Un mois une estampe

Chaque mois, une estampe faisant partie de notre collection est mise en lumière. Elle fait l'objet également d'un accrochage au Centre de la Gravure et d'un feuillet disponible à notre comptoir-boutique. Ce mois-ci :

BLANCBEC [ Bruxelles 1976 ]

Schieven architek

Année de création : 2016

Sériraphie, 22/25  -  Editeur : ART-Gallery.be, Meulebeke  -  Dimensions du papier : 69,5 x 49,7 cm  -  Collection du Centre de la Gravure, don d’ART-Gallery.be en 2016  -  Numéro d’inventaire : OE 8174  


 

Né à Bruxelles en 1976, Sébastian Eeckhaut, dit Blancbec, est un artiste autodidacte. Après avoir passé dix ans au sein du mouvement graffiti sous le pseudonyme de VEKS, il oriente son travail vers de nouvelles démarches. Il développe alors ses premières toiles peuplées d’écritures géométriques toujours inspirées par le graffiti. À Barcelone en 2002, il découvre le collage d’affiches peintes à la main. La technique l’attire car cette pratique lui permet d’allier un travail d'atelier à une activité urbaine. Les écritures géométriques de départ se transforment progressivement en personnages. C’est alors qu’apparaît l'oiseau, élément récurrent qui est devenu emblématique de son œuvre. Provisoirement, les toiles sont mises de côté pour laisser la place au papier. Début 2003, les nouvelles affiches de l'oiseau apparaissent sur les murs de la ville. Ce sont les premières de ce genre à Bruxelles. L'oiseau et l'artiste se feront appeler Blancbec, surnom choisi par dérision pour souligner le côté primesautier du créateur face à l’aspect affirmé de l’oiseau. Sa construction géométrique propre rend son style reconnaissable.

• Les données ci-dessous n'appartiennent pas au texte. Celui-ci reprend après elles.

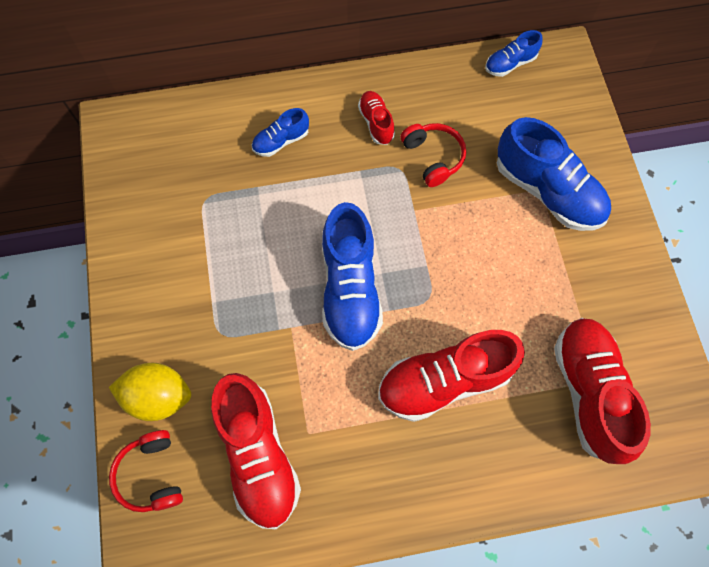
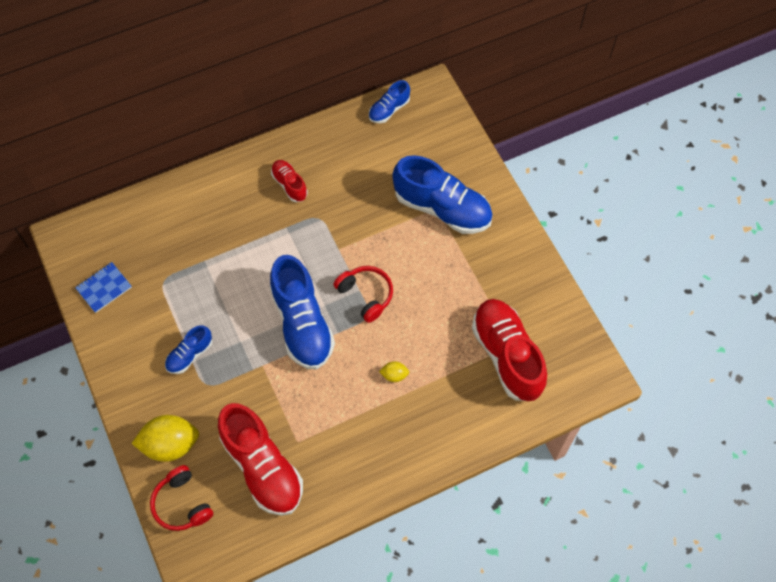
camera: 15 degrees left, 5 degrees down
(138, 191) = (104, 288): none -> blue notebook
(281, 141) = (214, 218): blue shoe -> blue shoe (190, 355)
(433, 157) = (344, 202): red headphones -> red headphones (366, 295)
(444, 380) = (394, 375): red shoe -> yellow lemon

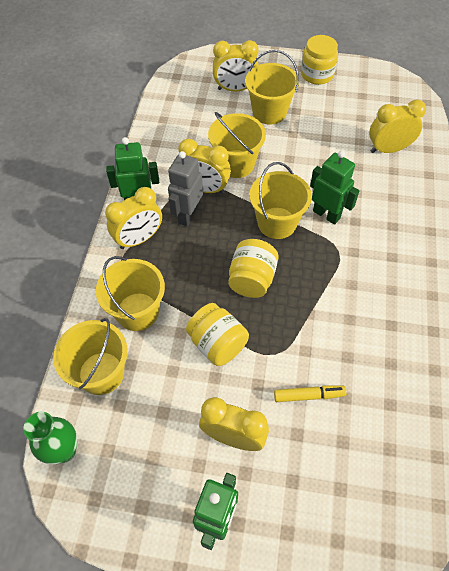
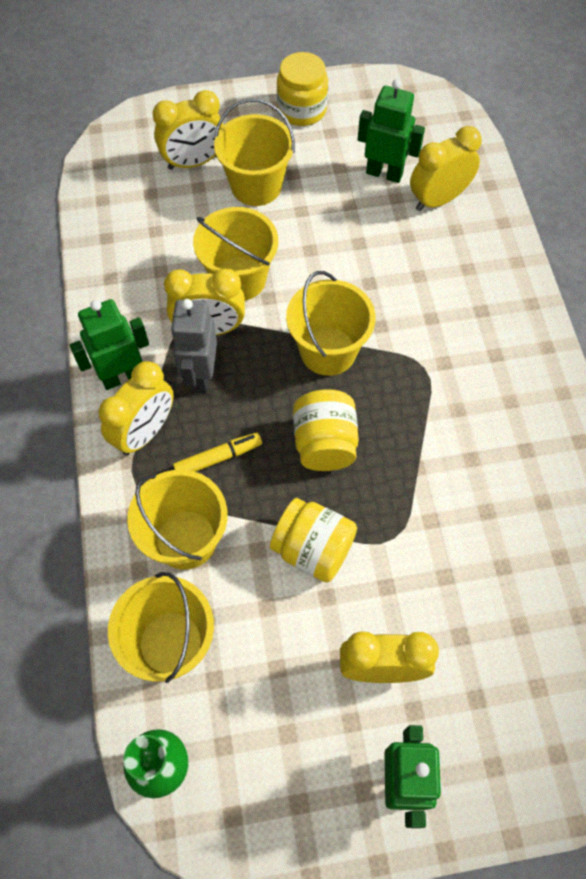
camera: 20 degrees left, 5 degrees up
(309, 395) = (457, 580): yellow marker -> yellow marker (218, 458)
(326, 214) = (390, 319): green robot -> green robot (384, 173)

Le titre fait allusion au surnom donné à l’architecte du Palais de Justice de Bruxelles, Joseph Poelaert (1817-1879), par les habitants du quartier des Marolles. Commencé en 1866 sous le règne de Léopold Ier, cet édifice imposant fut inauguré en 1883. Dernière œuvre de Poelaert, il était censé résumer l'idéologie de la première génération des fondateurs de la Belgique, axée sur le droit et la défense des libertés. L’impressionnante construction se dresse à la frontière du quartier le plus populaire de Bruxelles, les Marolles. Les habitants, perplexes, imaginèrent une nouvelle insulte destinée à Poelaert, « schieven architek », qui peut se traduite en dialecte bruxellois par« architecte de guingois ».